Easily, we have (1)$\iff$(3)$\iff$(4) by elementary algebra manipulation and characterization of extreme singular values of $A$ (See Eq.(4.5) in the book). We also have (1)$\implies$(2) by checking $P^2 = P$ and $P^\top = P$. However, I'm not able to see how (2) implies any others.
For example, I tried to show (2)$\implies$(1): Since $P=A A^\top$ satisfies $P^2 = P$ and $P^\top = P$ (trivial from the definition of $P$), hence only the former is useful, which has a relation to $A^\top A$ as $$ P^2 = (A A^\top)(A A^\top) = A (A^\top A) A^\top. $$ But I don't have an easy way to conclude $A^\top A = I_n$ from here.
Just figured this one out: the key idea is that the information $\operatorname{rank}(P) = n$ is crucial. I omitted this fact previously.
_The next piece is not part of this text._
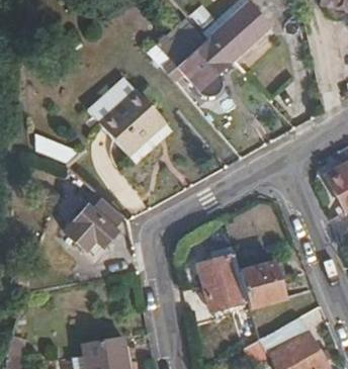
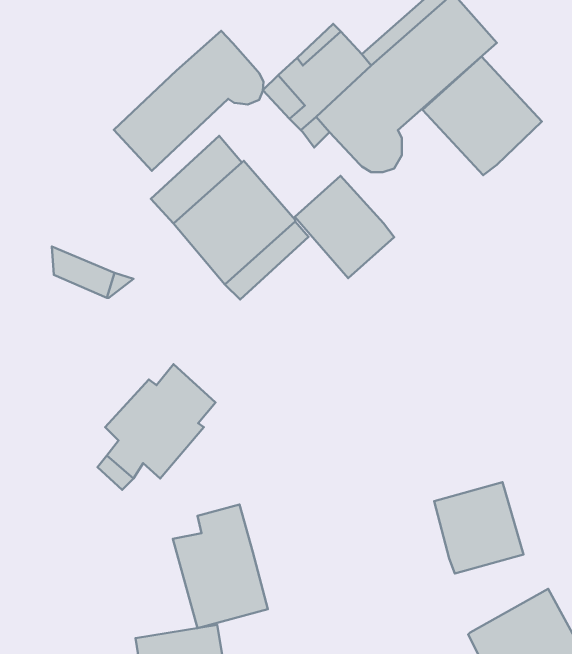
building: none -> [114,31,263,171]
building: none -> [422,56,542,175]
building: none -> [295,176,394,278]
building: [197,246,248,311] -> [173,505,268,628]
Specifically, when proving (1)$\implies$(2), we also need to show that $\operatorname{rank} (P) = \operatorname{rank} (AA^{\top}) = n$. But since $A^{\top} A = I_n$, $$ n = \operatorname{rank}(I_n) = \operatorname{rank}(A^{\top} A) \leq \operatorname{rank} (A) \leq n $$ as matrix multiplication can only reduce the rank, hence $\operatorname{rank}(A) = n$. As this also implies $\operatorname{rank} (A^{\top} ) = n$, we're left to check whether $\operatorname{Im} A^{\top} \cap \ker A = \varnothing $. If this is true, then $\operatorname{rank} (A A^{\top} ) = n$ as well, and we're done. But it's well-known that $\operatorname{Im} A^{\top} = (\ker A)^{\perp} $, and we're done.
We can now show (2)$\implies$(1): we want to show that if $P = A A^{\top} $ is an orthogonal projection on a subspace of dimension $n$, then $A ^{\top} A = I_n$. Observe that since $P^2 = P$, $$ (A A^{\top} ) (A A^{\top} ) = A A^{\top} \iff A (A^{\top} A - I_n) A^{\top} = 0. $$ Now, we use the fact that $\operatorname{rank} (P) = \operatorname{rank} (A A^{\top} ) = n$. From the previous argument, we know that $\operatorname{rank} (A) = \operatorname{rank} (A^{\top} ) = n$, and hence $$ A (A^{\top} A - I_n) A^{\top} = 0 \implies A (A^{\top} A - I_n) = 0 $$ as $A^{\top} $ spans all $\mathbb{R} ^n$. Taking transpose, we again have $$ (A^{\top} A - I_n)^{\top} A^{\top} = 0 \implies (A^{\top} A - I_n)^{\top} = 0 $$ since again, $A^{\top} $ spans all $\mathbb{R} ^n$. We hence have $A^{\top} A = I_n$ as desired.